In offset lithography, a printable image is present on a printing member as a pattern of ink-accepting (oleophilic) and ink-rejecting (oleophobic) surface areas. Once applied to these areas, ink can be efficiently transferred to a recording medium in the imagewise pattern with substantial fidelity. Dry printing systems utilize printing members whose ink-repellent portions are sufficiently phobic to ink as to permit its direct application. In a wet lithographic system, the non-image areas are hydrophilic, and the necessary ink-repellency is provided by an initial application of a dampening fluid to the plate prior to inking. The dampening fluid prevents ink from adhering to the non-image areas, but does not affect the oleophilic character of the image areas. Ink applied uniformly to the printing member is transferred to the recording medium only in the imagewise pattern. Typically, the printing member first makes contact with a compliant intermediate surface called a blanket cylinder which, in turn, applies the image to the paper or other recording medium. In typical sheet-fed press systems, the recording medium is pinned to an impression cylinder, which brings it into contact with the blanket cylinder.

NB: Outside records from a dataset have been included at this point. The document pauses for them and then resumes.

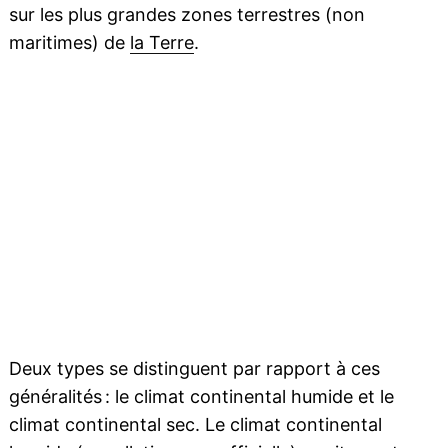
sur les plus grandes zones terrestres (non
maritimes) de
la Terre
.
Deux types se distinguent par rapport à ces
généralités : le climat continental humide et le
climat continental sec. Le climat continental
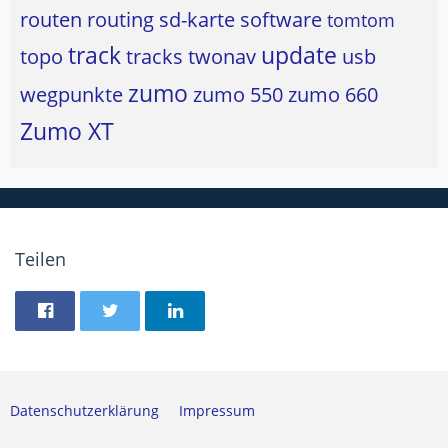
routen
routing
sd-karte
software
tomtom
track
update
topo
tracks
twonav
usb
zumo
wegpunkte
zumo 550
zumo 660
Zumo XT
Teilen
Datenschutzerklärung
Impressum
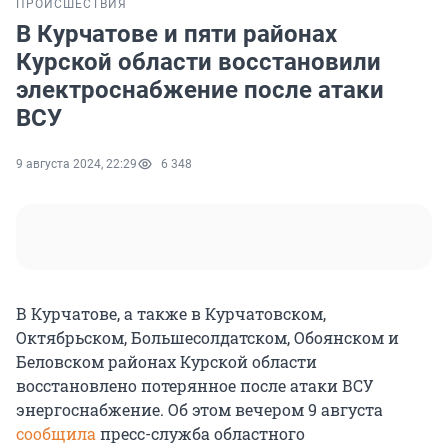
ПРОИСШЕСТВИЯ
В Курчатове и пяти районах
Курской области восстановили
электроснабжение после атаки
ВСУ
9 августа 2024, 22:29
6 348
В Курчатове, а также в Курчатовском,
Октябрьском, Большесолдатском, Обоянском и
Беловском районах Курской области
восстановлено потерянное после атаки ВСУ
энергоснабжение. Об этом вечером 9 августа
сообщила
пресс-служба областного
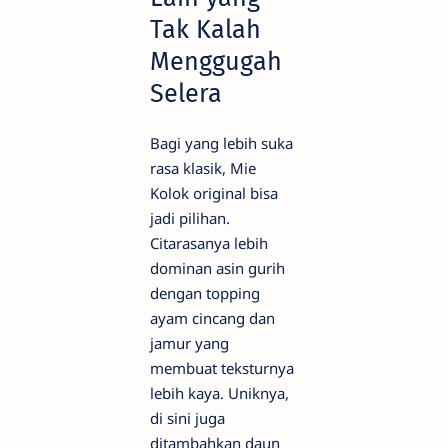
Tak Kalah
Menggugah
Selera
Bagi yang lebih suka
rasa klasik, Mie
Kolok original bisa
jadi pilihan.
Citarasanya lebih
dominan asin gurih
dengan topping
ayam cincang dan
jamur yang
membuat teksturnya
lebih kaya. Uniknya,
di sini juga
ditambahkan daun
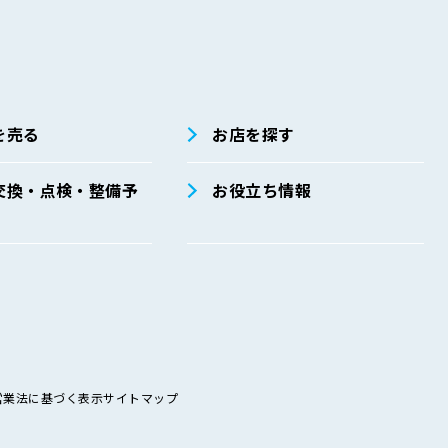
を売る
お店を探す
交換・点検・整備予
お役立ち情報
営業法に基づく表示
サイトマップ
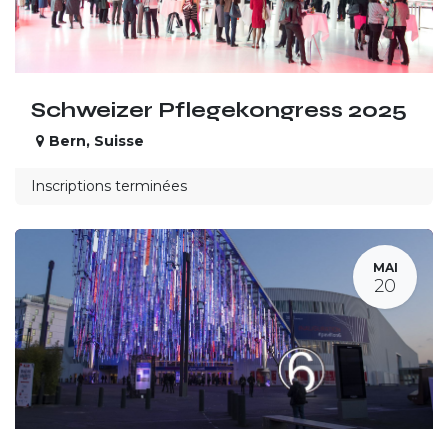
Schweizer Pflegekongress 2025
Bern
,
Suisse
Inscriptions terminées
MAI
20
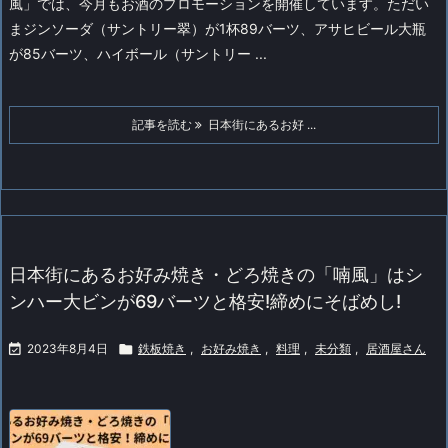
風」では、今月もお酒のプロモーションを開催しています。
ただい
まジンソーダ（サントリー翠）が1杯89バーツ、アサヒビール大瓶
が85バーツ、ハイボール（サントリー ...
記事を読む
日本街にあるお好 ...
日本街にあるお好み焼き・どろ焼きの「喃風」はシ
ンハー大ビンが69バーツと格安!締めにそばめし!

2023年8月4日

鉄板焼き
,
お好み焼き
,
料理
,
未分類
,
居酒屋さん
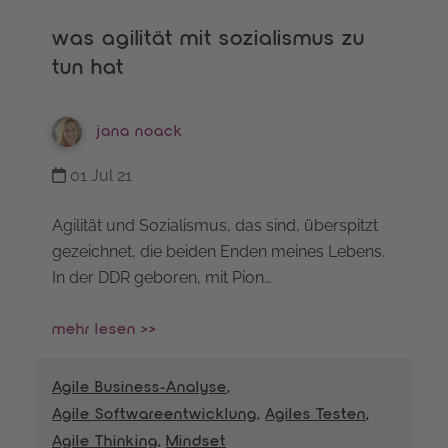
was agilität mit sozialismus zu
tun hat
jana noack
01 Jul 21
Agilität und Sozialismus, das sind, überspitzt
gezeichnet, die beiden Enden meines Lebens.
In der DDR geboren, mit Pion…
mehr lesen >>
Agile Business-Analyse
,
Agile Softwareentwicklung
,
Agiles Testen
,
Agile Thinking
,
Mindset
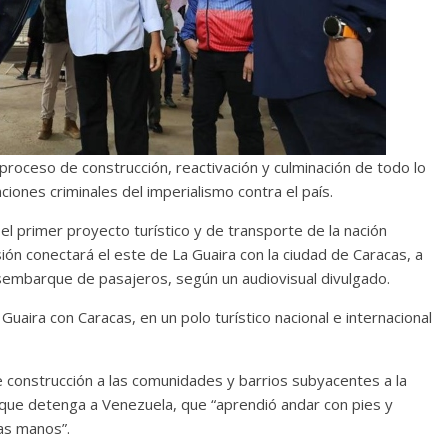
oceso de construcción, reactivación y culminación de todo lo
iones criminales del imperialismo contra el país.
l primer proyecto turístico y de transporte de la nación
ón conectará el este de La Guaira con la ciudad de Caracas, a
embarque de pasajeros, según un audiovisual divulgado.
uaira con Caracas, en un polo turístico nacional e internacional
 construcción a las comunidades y barrios subyacentes a la
 que detenga a Venezuela, que “aprendió andar con pies y
as manos”.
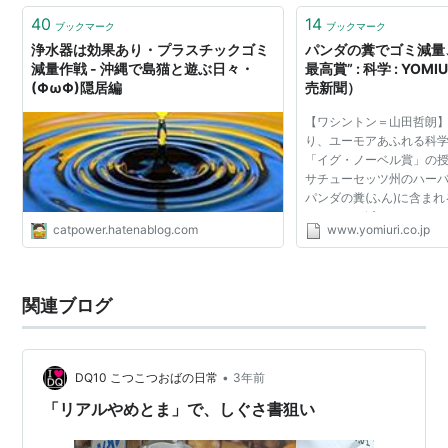
40
14
ブックマーク
ブックマーク
浄水器は効果あり・プラスチックゴミ
パンダの糞でゴミ減量
減量作戦 - 沖縄で島猫と遊ぶ日々・
最高賞” : 科学 : YOMI
(ΦωΦ)隠居編
売新聞）
【ワシントン＝山田哲朗
り、ユーモアあふれる科
「イグ・ノーベル賞」の
サチューセッツ州のハー
パンダの糞(ふん)に含ま
ミを９０％減らせること
catpower.hatenablog.com
www.yomiuri.co.jp
北里大名誉教授（７２）
賞した。 田口さんら...
関連ブログ
•
DQ10 こつこつおばの日常
3年前
「リアルやめとま」で、しぐさ書狙い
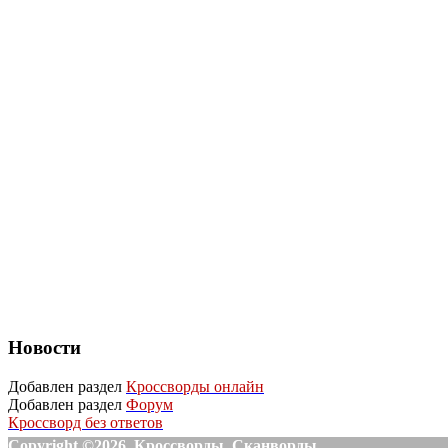
Новости
Добавлен раздел
Кроссворды онлайн
Добавлен раздел
Форум
Кроссворд без ответов
Copyright ©2026. Кроссворды, Сканворды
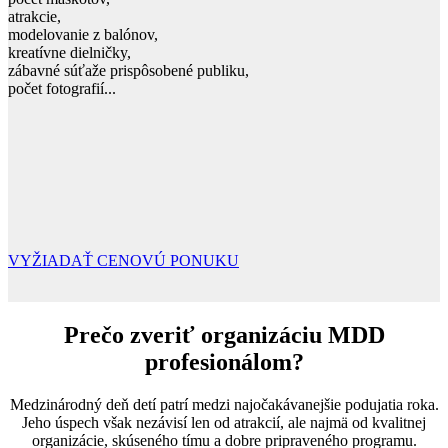
atrakcie,
modelovanie z balónov,
kreatívne dielničky,
zábavné súťaže prispôsobené publiku,
počet fotografií...
VYŽIADAŤ CENOVÚ PONUKU
Prečo zveriť organizáciu MDD
profesionálom?
Medzinárodný deň detí patrí medzi najočakávanejšie podujatia roka.
Jeho úspech však nezávisí len od atrakcií, ale najmä od kvalitnej
organizácie, skúseného tímu a dobre pripraveného programu.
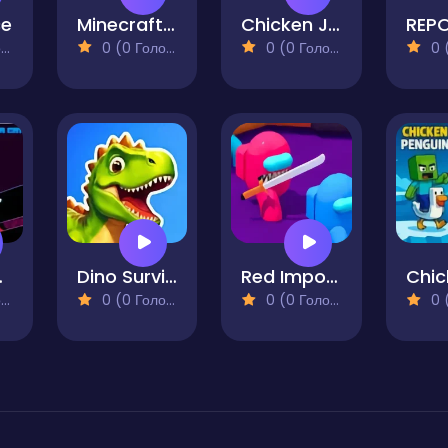
ce
Minecraft At Squid Game 2
Chicken Jockey Tung Tung Sahur Fight
)
0 (0 Голосів)
0 (0 Голосів)
0 (0
ass Bridge
Dino Survival - 3D Simulator
Red Impostor vs. Crew
)
0 (0 Голосів)
0 (0 Голосів)
0 (0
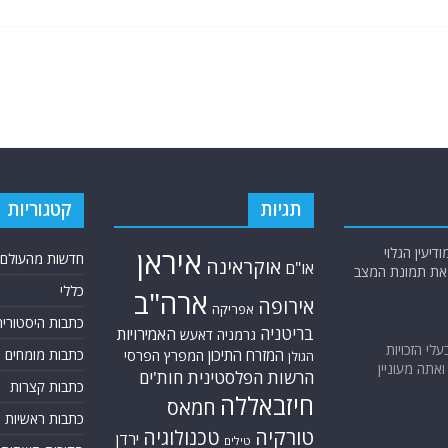
תגיות
קטגוריות
יעין הגלוי
איראן
חדשות מהעולם
אוקראינה
או"ם
א את תמונת המצב
כללי
ארה"ב
אירופה
אפריקה
כתבות היסטוריה
בריטניה
האמירויות
גרמניה
דאעש
בעלי הזכויות
המזרח התיכון
כתבות מומחים
המפרץ הפרסי
הגולן
אתה מעוניין
הרשות הפלסטינית
חות'ים
כתבות קצרות
חיזבאללה
חמאס
כתבות ראשיות
טורקיה
טכנולוגיה
ירדן
טילים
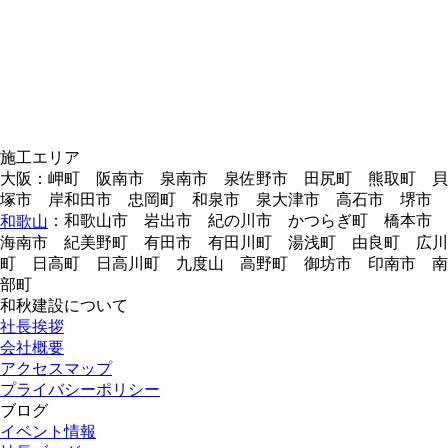
施工エリア
大阪：岬町 阪南市 泉南市 泉佐野市 田尻町 熊取町 貝
塚市 岸和田市 忠岡町 和泉市 泉大津市 高石市 堺市
：和歌山市 岩出市 紀の川市 かつらぎ町 橋本市
和歌山
海南市 紀美野町 有田市 有田川町 湯浅町 由良町 広川
町 日高町 日高川町 九度山 高野町 御坊市 印南市 南
部町
和秋建設について
社長挨拶
会社概要
アクセスマップ
プライバシーポリシー
ブログ
イベント情報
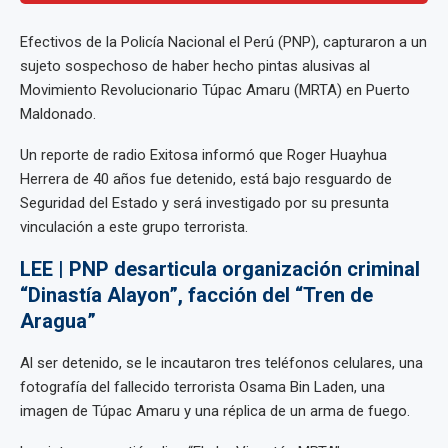
Efectivos de la Policía Nacional el Perú (PNP), capturaron a un
sujeto sospechoso de haber hecho pintas alusivas al
Movimiento Revolucionario Túpac Amaru (MRTA) en Puerto
Maldonado.
Un reporte de radio Exitosa informó que Roger Huayhua
Herrera de 40 años fue detenido, está bajo resguardo de
Seguridad del Estado y será investigado por su presunta
vinculación a este grupo terrorista.
LEE | PNP desarticula organización criminal
“Dinastía Alayon”, facción del “Tren de
Aragua”
Al ser detenido, se le incautaron tres teléfonos celulares, una
fotografía del fallecido terrorista Osama Bin Laden, una
imagen de Túpac Amaru y una réplica de un arma de fuego.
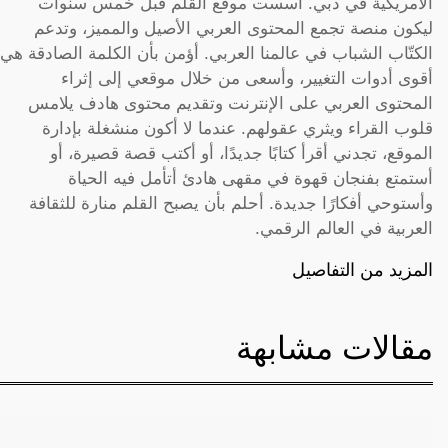
الأمريكية في دبي. أسست موقع القلم قبل خمس سنوات
ليكون منصة تجمع المحتوى العربي الأصيل والمميز، وتدعم
الكتّاب الشباب في عالمنا العربي. أؤمن بأن الكلمة الصادقة هي
أقوى أدوات التغيير، وأسعى من خلال موقعي إلى إثراء
المحتوى العربي على الإنترنت وتقديم محتوى هادف يلامس
قلوب القراء ويثري عقولهم. عندما لا أكون منشغلة بإدارة
الموقع، تجدني أقرأ كتابًا جديدًا، أو أكتب قصة قصيرة، أو
أستمتع بفنجان قهوة في مقهى هادئ أتأمل فيه الحياة
وأستوحي أفكارًا جديدة. أحلم بأن يصبح القلم منارة للثقافة
العربية في العالم الرقمي.
المزيد من التفاصيل
مقالات مشابهة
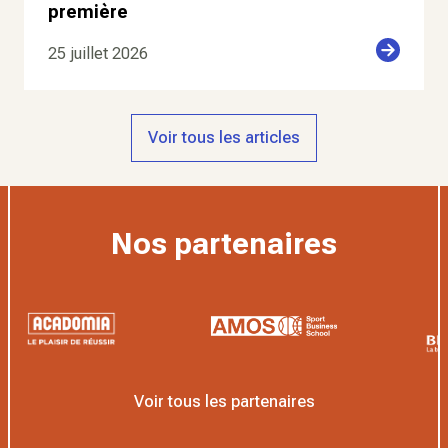
première
25 juillet 2026
Voir tous les articles
Nos partenaires
Voir tous les partenaires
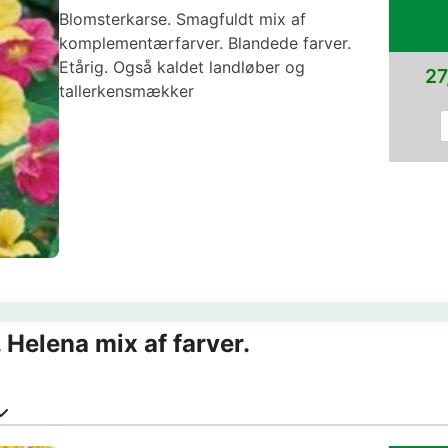
Blomsterkarse. Smagfuldt mix af
komplementærfarver. Blandede farver.
Etårig. Også kaldet landløber og
27
tallerkensmækker
 Helena mix af farver.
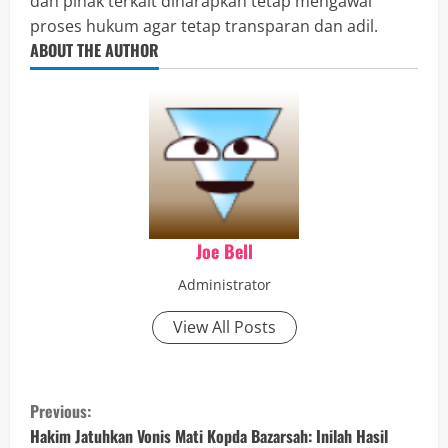
dan pihak terkait diharapkan tetap mengawal
proses hukum agar tetap transparan dan adil.
ABOUT THE AUTHOR
Joe Bell
Administrator
View All Posts
C
Previous:
o
Hakim Jatuhkan Vonis Mati Kopda Bazarsah: Inilah Hasil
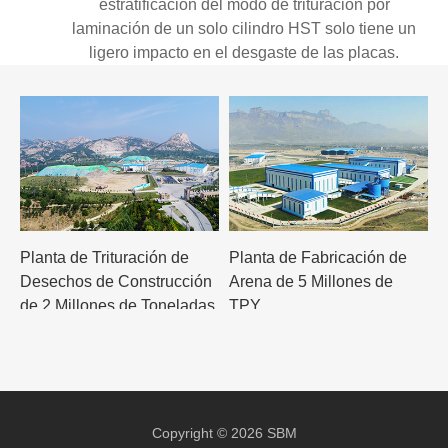
estratificación del modo de trituración por
laminación de un solo cilindro HST solo tiene un
ligero impacto en el desgaste de las placas.
Planta de Trituración de
Planta de Fabricación de
Desechos de Construcción
Arena de 5 Millones de
de 2 Millones de Toneladas
TPY
Anuales
Copyright © 2026 SBM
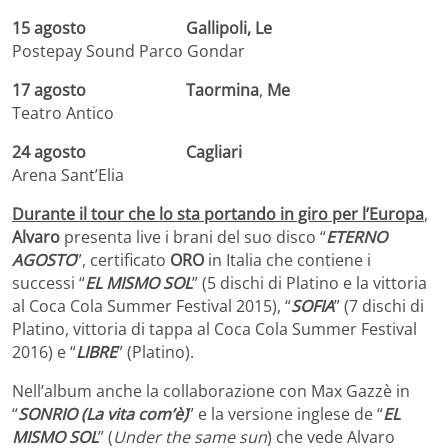
15 agosto Gallipoli, Le
Postepay Sound Parco Gondar
17 agosto Taormina
,
Me
Teatro Antico
24 agosto Cagliari
Arena Sant’Elia
Durante il tour che lo sta portando in giro per l’Europa
,
Alvaro
presenta live i brani del suo disco “
ETERNO
AGOSTO
”, certificato
ORO
in Italia che contiene i
successi “
EL MISMO SOL
” (5 dischi di Platino e la vittoria
al Coca Cola Summer Festival 2015), “
SOFIA
” (7 dischi di
Platino, vittoria di tappa al Coca Cola Summer Festival
2016) e “
LIBRE
” (Platino).
Nell’album anche la collaborazione con Max Gazzè in
“
SONRIO (La vita com’è)
” e la versione inglese de “
EL
MISMO SOL
” (
Under the same sun
) che vede Alvaro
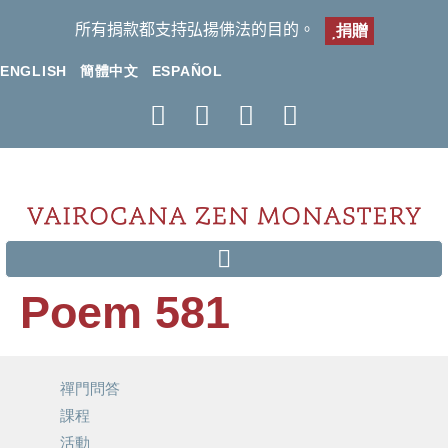
所有捐款都支持弘揚佛法的目的。
捐贈
ENGLISH
簡體中文
ESPAÑOL
Poem 581
禪門問答
課程
活動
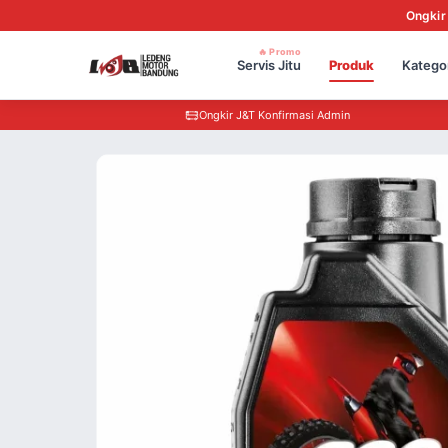
Ongkir
🔥 Promo
Servis Jitu
Produk
Katego
Ongkir J&T Konfirmasi Admin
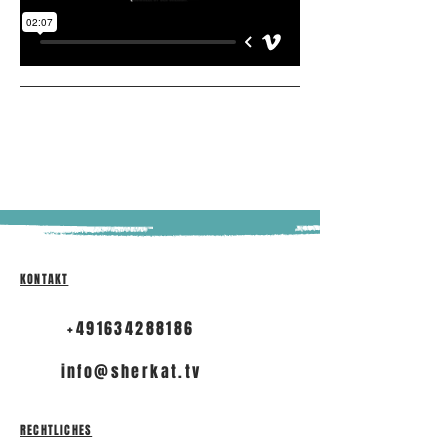
KONTAKT
+491634288186
info@sherkat.tv
RECHTLICHES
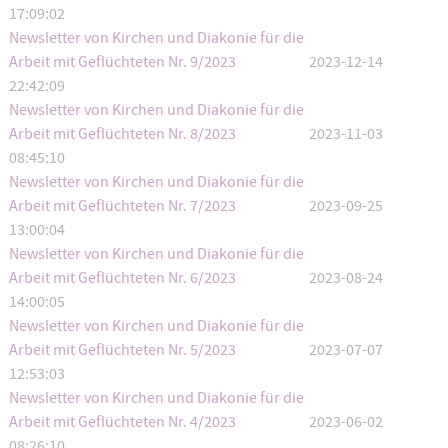
17:09:02
Newsletter von Kirchen und Diakonie für die
Arbeit mit Geflüchteten Nr. 9/2023
2023-12-14
22:42:09
Newsletter von Kirchen und Diakonie für die
Arbeit mit Geflüchteten Nr. 8/2023
2023-11-03
08:45:10
Newsletter von Kirchen und Diakonie für die
Arbeit mit Geflüchteten Nr. 7/2023
2023-09-25
13:00:04
Newsletter von Kirchen und Diakonie für die
Arbeit mit Geflüchteten Nr. 6/2023
2023-08-24
14:00:05
Newsletter von Kirchen und Diakonie für die
Arbeit mit Geflüchteten Nr. 5/2023
2023-07-07
12:53:03
Newsletter von Kirchen und Diakonie für die
Arbeit mit Geflüchteten Nr. 4/2023
2023-06-02
08:26:10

To circumvent the cumbersome photographic development, plate-mounting, and plate-registration operations that typify traditional printing technologies, practitioners have developed electronic alternatives that store the imagewise pattern in digital form and impress the pattern directly onto the plate. Plate-imaging devices amenable to computer control include various forms of lasers.
Current laser-based lithographic systems frequently rely on removal of an energy-absorbing layer from the lithographic plate to create an image. Exposure to laser radiation may, for example, cause ablation—i.e., catastrophic overheating—of the ablated layer in order to facilitate its removal. Because ablation produces airborne debris, ablation-type plates must be designed with imaging byproducts in mind; for example, the plate may be designed so as to trap ablation debris between layers, at least one of which is not removed until after imaging is complete.
Dry plates, which utilize an oleophobic topmost layer of fluoropolymer or, more commonly, silicone (polydiorganosiloxane), exhibit excellent debris-trapping properties because the topmost layer is tough and rubbery; ablation debris generated thereunder remains confined as the silicone or fluoropolymer does not itself ablate. Where imaged, the underlying layer is destroyed or de-anchored from the topmost layer. A common three-layer plate, for example, is made ready for press use by image-wise exposure to imaging (e.g., infrared or “IR”) radiation that causes ablation of all or part of the central layer, leaving the topmost layer de-anchored in the exposed areas. Subsequently, the de-anchored overlying layer and the central layer are removed (at least partially) by a post-imaging cleaning process—e.g., rubbing of the plate with or without a cleaning liquid—to reveal the third layer (typically an oleophilic polymer, such as polyester).
Ablation debris remaining in the newly formed gap between layers includes pyrolytic remnants of the imaging layer, as well as fragments of the overlying and underlying layers. Although these layers are not ablated in the bulk sense—i.e., ablation is limited to the interfacial areas near the imaging layer—they do shed material in response to the heat generated by pyrolysis of the imaging layer. Silicone debris can be particularly resistant to removal. In many printing systems, application of the ink itself (during the print “make-ready” process, which involves several preliminary cycles of inking and printing) removes any debris that persisted through the cleaning step.
This is possible, however, only if the ink contains a solvent capable of entraining or at least partially dissolving the debris. Many inks in current use are solventless inks, such as those curable by ultraviolet (“UV”) radiation. UV-curable inks are considered “100% solid systems” in that they contain only pigment and acrylic monomers; although they are not dry (having, instead, a paste-like viscosity), they do not contain solvents. A typical UV-curable waterless ink may consist of blue pigment 16%, carbon black 4%, epoxy acrylate resin 30%, fatty acid modified epoxy acrylate 25%, monomer viscosity modifier 8%, benzophenone initiator 8%, co-initiator 3%, photosynergist 4% and wax 2%.
Such inks, unfortunately, do not contribute to plate cleaning. A press operator will complain of “poor ink-up”: the exposed regions of the plate are slow to accept ink due to remnant silicone. Thus, there is a need for a cleaning regimen that accommodates solventless inks, but which does not impose undesirable environmental consequences, inconvenience or expense.